Information supplied START
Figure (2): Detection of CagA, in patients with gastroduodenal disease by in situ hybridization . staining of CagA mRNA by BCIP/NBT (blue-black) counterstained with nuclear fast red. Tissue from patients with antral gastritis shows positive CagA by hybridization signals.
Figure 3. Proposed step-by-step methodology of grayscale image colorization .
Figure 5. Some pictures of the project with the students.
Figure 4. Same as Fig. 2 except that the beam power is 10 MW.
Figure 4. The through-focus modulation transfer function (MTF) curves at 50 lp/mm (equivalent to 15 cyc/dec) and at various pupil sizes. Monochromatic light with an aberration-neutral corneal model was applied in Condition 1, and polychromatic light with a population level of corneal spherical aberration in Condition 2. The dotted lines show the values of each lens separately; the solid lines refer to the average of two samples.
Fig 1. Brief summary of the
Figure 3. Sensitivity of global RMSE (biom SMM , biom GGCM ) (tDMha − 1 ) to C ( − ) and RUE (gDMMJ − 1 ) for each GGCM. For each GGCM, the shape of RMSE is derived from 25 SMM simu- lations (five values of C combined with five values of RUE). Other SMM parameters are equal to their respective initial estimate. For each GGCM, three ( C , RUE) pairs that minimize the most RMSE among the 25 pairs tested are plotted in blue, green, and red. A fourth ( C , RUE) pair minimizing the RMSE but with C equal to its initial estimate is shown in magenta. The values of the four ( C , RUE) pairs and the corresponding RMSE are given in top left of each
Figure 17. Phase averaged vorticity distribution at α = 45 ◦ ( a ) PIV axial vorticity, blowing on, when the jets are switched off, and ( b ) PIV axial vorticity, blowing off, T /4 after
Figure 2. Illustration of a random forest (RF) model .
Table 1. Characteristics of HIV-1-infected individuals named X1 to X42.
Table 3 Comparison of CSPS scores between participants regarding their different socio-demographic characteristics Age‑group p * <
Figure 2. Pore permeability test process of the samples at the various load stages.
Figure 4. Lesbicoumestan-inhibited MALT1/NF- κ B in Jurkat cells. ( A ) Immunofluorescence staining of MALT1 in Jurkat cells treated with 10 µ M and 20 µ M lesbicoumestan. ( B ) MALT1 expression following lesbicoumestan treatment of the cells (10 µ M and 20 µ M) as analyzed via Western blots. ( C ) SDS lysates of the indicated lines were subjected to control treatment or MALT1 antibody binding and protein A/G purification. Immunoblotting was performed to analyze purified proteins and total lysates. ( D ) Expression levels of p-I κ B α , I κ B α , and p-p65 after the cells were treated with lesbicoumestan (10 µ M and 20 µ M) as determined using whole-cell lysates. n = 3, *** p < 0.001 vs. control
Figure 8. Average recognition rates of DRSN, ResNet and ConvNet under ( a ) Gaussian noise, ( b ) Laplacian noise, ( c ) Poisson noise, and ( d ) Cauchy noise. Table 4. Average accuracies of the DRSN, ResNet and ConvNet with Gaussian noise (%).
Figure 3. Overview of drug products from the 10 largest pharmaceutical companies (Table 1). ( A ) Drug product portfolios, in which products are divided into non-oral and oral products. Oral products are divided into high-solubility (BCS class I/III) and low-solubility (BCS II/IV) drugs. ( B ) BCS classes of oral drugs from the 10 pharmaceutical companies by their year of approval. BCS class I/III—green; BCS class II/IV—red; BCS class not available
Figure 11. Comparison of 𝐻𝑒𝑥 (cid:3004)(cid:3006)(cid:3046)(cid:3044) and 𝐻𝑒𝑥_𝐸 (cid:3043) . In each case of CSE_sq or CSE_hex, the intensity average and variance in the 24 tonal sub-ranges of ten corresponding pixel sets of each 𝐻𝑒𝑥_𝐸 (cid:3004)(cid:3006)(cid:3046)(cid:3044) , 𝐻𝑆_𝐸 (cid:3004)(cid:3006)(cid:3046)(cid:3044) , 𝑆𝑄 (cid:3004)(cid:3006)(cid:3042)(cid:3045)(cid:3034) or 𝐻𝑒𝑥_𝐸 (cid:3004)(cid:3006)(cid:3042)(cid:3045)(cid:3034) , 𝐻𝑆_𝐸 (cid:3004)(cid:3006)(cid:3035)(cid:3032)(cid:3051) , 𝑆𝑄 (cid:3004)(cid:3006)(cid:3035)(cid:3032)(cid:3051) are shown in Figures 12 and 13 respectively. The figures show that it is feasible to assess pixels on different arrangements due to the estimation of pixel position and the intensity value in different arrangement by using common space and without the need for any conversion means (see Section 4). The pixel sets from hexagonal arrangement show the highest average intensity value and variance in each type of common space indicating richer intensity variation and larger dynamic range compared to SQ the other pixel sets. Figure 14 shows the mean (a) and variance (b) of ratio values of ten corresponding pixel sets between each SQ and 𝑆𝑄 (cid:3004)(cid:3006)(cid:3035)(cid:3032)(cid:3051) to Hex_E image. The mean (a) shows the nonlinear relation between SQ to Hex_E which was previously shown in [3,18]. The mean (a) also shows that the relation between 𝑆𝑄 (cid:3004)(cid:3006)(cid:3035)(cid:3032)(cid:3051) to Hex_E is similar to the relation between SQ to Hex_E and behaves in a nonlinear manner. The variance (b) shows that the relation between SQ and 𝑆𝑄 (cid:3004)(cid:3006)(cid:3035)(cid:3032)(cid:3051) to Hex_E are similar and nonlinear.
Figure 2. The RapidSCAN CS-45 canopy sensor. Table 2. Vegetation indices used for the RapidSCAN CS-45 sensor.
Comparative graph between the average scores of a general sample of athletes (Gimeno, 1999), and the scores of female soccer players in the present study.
Information supplied END
◆ Your goal ◆
If a line in the records holds the string "scores", copy it.

◆ Task result ◆
Table 3 Comparison of CSPS scores between participants regarding their different socio-demographic characteristics Age‑group p * <
Comparative graph between the average scores of a general sample of athletes (Gimeno, 1999), and the scores of female soccer players in the present study.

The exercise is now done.